McIntire followed Jerry Garcia to West Marin in 1971 and lived here sporadically for the last four decades. It was McIntire’s decision to slip notes reading “Dead freaks Unite!” into copies of the band’s seventh album that reputedly sparked the Deadhead phenomenon, known today as one of the most intense bonds between a band and its fan base in rock history.

“It sounds like a cliché, but, unlike most bands, working for the Grateful Dead was not seen as a job but as a mission to populate the planet,” said the band’s historian, Dennis McNally. “More than music, more than entertainment, there was something potentially transcendent about it all.

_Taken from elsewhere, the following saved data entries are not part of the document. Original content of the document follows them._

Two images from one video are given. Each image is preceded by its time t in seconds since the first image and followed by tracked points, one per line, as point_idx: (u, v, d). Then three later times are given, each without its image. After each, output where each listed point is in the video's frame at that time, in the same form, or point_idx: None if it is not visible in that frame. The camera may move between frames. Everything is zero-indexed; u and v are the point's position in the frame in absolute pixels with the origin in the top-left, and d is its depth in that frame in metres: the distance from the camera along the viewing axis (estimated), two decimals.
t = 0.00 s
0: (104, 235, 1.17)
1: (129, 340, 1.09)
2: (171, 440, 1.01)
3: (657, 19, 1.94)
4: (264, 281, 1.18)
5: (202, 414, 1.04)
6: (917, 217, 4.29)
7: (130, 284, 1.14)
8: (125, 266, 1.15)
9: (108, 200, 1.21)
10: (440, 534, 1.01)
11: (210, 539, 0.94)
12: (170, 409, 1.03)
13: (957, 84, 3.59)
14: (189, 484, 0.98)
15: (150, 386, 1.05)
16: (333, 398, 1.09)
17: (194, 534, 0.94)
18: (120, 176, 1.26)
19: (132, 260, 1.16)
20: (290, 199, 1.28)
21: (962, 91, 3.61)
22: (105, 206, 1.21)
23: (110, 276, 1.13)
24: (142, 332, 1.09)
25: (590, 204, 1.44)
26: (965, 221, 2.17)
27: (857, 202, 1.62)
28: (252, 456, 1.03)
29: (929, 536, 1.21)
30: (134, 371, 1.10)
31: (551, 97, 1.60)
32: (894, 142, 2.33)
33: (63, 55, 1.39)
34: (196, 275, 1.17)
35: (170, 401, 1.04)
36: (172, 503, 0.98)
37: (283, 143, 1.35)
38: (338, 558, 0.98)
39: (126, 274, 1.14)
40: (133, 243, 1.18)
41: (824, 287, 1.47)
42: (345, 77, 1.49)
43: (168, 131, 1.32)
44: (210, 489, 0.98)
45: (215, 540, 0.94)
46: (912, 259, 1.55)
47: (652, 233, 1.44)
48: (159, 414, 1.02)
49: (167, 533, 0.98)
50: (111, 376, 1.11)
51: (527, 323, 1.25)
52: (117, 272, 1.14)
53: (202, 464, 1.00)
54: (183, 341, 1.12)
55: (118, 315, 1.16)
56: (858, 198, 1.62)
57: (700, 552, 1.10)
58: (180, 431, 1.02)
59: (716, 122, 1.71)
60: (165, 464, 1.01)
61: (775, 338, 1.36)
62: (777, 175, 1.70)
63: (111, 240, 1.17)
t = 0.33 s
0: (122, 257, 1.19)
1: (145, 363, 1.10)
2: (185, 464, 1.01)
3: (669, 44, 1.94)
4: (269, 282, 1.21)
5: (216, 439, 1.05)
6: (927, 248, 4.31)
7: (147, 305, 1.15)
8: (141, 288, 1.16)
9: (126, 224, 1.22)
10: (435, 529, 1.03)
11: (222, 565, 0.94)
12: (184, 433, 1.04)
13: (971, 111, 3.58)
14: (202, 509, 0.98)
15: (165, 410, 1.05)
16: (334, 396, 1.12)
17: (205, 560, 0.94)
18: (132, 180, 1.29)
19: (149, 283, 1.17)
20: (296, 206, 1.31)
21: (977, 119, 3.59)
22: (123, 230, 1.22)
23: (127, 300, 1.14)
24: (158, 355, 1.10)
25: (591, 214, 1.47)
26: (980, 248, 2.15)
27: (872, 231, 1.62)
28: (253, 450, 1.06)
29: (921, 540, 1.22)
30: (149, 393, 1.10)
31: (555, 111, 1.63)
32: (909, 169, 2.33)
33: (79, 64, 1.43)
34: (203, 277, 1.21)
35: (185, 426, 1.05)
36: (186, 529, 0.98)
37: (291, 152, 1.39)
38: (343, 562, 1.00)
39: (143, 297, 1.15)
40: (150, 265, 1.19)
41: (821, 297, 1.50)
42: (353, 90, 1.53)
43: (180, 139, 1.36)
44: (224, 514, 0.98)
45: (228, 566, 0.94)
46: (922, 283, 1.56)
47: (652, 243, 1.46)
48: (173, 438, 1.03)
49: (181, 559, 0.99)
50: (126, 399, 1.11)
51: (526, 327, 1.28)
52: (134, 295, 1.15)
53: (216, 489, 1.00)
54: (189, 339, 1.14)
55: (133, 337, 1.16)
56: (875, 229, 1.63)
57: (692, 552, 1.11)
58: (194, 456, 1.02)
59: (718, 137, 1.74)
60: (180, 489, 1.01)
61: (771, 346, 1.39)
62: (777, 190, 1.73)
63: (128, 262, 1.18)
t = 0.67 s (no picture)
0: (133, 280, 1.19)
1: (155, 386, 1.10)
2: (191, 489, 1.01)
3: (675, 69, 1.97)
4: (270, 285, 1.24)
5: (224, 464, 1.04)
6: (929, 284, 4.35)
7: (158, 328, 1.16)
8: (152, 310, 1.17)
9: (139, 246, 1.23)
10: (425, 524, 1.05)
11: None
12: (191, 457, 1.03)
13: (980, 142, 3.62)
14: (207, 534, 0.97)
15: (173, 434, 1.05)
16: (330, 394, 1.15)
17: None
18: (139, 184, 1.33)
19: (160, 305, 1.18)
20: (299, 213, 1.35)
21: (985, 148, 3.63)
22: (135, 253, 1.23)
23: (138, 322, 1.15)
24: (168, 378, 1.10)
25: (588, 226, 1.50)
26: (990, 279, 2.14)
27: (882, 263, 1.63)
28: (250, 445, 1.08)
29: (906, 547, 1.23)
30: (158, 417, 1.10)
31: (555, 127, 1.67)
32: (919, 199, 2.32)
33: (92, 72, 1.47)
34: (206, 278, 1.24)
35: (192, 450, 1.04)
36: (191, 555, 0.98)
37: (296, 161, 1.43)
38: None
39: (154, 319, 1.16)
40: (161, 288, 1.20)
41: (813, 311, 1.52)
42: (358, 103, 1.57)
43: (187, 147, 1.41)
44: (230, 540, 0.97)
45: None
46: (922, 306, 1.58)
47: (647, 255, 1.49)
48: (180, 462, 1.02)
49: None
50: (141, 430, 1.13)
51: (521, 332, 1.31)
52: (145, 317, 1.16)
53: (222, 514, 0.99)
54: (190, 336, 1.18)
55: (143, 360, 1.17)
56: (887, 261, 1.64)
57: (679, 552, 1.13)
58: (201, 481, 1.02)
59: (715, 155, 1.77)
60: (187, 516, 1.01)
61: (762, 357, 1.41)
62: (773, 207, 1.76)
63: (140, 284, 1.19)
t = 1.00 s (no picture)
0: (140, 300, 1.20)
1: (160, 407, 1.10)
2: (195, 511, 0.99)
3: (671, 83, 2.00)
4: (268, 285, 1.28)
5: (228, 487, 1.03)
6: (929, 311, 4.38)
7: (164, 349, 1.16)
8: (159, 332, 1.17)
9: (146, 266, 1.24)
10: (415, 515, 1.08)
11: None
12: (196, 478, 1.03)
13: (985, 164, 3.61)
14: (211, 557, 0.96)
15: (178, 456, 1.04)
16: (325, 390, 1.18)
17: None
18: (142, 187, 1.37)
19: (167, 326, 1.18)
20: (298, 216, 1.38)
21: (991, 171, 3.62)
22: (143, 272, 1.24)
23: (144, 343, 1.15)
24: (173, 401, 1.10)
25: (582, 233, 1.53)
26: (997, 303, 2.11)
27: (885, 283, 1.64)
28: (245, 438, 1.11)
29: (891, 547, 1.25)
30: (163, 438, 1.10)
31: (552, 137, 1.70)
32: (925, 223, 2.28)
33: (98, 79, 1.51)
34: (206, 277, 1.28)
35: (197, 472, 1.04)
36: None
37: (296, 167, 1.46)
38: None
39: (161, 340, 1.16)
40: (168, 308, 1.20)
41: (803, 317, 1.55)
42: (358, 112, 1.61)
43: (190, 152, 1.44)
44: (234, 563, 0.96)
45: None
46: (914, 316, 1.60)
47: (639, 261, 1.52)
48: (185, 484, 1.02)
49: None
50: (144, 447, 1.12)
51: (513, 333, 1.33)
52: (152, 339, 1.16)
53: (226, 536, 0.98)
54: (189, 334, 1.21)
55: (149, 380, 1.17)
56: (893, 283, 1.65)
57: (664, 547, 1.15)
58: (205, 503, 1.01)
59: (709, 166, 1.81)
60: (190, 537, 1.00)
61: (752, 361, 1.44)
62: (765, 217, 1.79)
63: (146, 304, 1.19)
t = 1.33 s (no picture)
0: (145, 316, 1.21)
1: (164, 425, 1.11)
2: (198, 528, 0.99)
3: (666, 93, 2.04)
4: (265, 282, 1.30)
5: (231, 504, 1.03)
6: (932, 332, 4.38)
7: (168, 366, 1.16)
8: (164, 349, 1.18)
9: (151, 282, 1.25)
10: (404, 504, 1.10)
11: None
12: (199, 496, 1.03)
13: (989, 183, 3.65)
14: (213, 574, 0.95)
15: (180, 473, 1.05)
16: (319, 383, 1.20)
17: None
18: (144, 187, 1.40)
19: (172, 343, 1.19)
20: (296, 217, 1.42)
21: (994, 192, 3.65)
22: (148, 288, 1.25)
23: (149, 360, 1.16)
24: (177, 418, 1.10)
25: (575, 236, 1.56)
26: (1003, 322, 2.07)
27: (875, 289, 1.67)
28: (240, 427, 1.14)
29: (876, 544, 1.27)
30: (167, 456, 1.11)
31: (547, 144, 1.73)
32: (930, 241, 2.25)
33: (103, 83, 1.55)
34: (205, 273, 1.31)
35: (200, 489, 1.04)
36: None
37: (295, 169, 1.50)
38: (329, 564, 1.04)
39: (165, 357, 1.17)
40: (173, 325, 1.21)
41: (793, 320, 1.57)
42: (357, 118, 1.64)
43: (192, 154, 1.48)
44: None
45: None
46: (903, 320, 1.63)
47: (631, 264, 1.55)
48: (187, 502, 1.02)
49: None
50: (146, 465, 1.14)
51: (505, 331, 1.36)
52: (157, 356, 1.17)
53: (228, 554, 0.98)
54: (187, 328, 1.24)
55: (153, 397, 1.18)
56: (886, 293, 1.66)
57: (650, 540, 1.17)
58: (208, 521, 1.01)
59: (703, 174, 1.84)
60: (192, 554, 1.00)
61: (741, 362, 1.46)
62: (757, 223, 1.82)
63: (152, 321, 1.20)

Jon understood that and appreciated it and tried to further it.”

McIntire dropped out of school at San Francisco State to manage the Dead, becoming the band’s sole manager in 1970. He left four years later, but returned to manage the group from 1984 to 1989. McIntire resided in New York City and Newport, where he performed in numerous stage productions before returning to Stinson Beach around 2009. “I think he always considered Stinson home,” said Vickisa Feinberg, a friend. Feinberg said McIntire instilled manners and class in the children of Deadheads, becoming like an uncle to many.

His artistic expectations were unabashedly high. Susan Sohcot, the executive director of the Dead’s charitable foundation, which McIntire helped to oversee, described him as having “a very profound sense of what needed to be done to make something good.”

Tess Greene, a Stinson Beach resident and McIntire’s hairdresser in recent years, agreed. “I didn’t know him that well,” she said, “but I know he was very particular about his hair.”